Have always used a snowblower...driveway configuration doesn't allow for a plow unless I'm willing to let the plow chew up my lawn.  Had a Home Depot special for 14 years but I now have an Ariens which does a decent job.

Front walkway (over 70 feet) is brick/granite so need to take the shovel to it.  I can usually get my now 18 YO son to do it.


----------



## Glenn (Nov 8, 2010)

In CT, a Snapper 826 snowblower. It makes life a lot easier. It's really handy when you get 5" of heavy wet snow. But I do prefer blasting through a good foot or so of lighter stuff. 

In VT, we have someone plow. Our driveway really isn't that big....$15 a storm to plow and shovel the walk to our front door. Trying a new guy this year; he lives down the road. And ironically enough, works at the Grand Summit hotel at Mt.
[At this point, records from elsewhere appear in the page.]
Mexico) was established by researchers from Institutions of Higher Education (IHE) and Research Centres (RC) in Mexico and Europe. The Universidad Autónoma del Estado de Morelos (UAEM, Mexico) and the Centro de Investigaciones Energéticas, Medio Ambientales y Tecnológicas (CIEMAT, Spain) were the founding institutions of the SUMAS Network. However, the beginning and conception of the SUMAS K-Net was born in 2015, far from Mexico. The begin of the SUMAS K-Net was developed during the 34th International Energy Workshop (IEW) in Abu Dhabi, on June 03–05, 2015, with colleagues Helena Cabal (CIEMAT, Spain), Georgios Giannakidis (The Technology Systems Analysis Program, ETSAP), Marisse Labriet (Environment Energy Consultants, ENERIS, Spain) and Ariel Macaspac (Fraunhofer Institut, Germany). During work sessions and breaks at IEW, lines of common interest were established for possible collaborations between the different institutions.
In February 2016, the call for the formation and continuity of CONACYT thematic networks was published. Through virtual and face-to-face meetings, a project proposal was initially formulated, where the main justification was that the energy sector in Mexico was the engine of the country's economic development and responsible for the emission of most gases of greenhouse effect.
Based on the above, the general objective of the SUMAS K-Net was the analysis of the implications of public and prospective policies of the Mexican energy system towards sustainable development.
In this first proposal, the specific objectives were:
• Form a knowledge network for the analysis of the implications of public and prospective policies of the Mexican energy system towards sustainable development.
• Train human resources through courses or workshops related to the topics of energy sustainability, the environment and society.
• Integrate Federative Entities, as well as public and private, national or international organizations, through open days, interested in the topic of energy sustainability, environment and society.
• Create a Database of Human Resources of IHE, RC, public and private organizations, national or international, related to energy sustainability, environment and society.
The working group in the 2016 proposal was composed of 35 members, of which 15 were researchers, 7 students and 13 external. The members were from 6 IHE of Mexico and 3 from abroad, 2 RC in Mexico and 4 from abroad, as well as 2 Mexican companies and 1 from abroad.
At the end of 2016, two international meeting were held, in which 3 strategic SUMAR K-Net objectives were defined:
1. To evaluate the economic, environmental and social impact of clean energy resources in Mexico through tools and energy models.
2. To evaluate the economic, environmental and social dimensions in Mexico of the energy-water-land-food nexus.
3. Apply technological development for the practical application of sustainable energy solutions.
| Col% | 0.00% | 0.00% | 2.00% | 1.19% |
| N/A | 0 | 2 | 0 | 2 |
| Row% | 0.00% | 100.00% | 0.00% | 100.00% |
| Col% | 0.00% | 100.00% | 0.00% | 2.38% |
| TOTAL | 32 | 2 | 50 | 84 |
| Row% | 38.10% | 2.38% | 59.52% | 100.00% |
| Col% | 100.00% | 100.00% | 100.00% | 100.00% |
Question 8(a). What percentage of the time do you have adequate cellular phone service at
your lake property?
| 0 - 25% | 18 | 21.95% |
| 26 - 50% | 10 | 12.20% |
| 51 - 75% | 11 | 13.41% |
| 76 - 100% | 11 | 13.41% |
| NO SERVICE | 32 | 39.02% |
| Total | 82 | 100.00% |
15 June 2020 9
Snow.


----------



## ctenidae (Nov 8, 2010)

Paa gravel driveway in CT- I just drive over it a few times.
In Boston, different matter- try not to drive up if it's been snowy, use my wife's SUV and hope that someone cleared the alley a little bit.


----------



## smitty77 (Nov 8, 2010)

Shovel for 3" or less, snowblower for everything else.  I can bury the auger in 3' deep snowbanks at the end of the driveway and not have it stumble.  Until we get that rain/sleet/snow cement that my 9hp Craftsman won't throw.  Then it's back to shoveling.

And you parents of teens these days.....  I was making money shoveling neighbors walkways at the age of 12, and running the snowblower to do my own driveway by 14.  Get those kids out there and tell them to earn their keep.  I didn't get an allowance if we didn't help shovel.  My son helps clean the stairs, the deck, and walkways to the dog kennel.  And he's 8.


----------



## NYDrew (Nov 9, 2010)

Plowing included in rent.


----------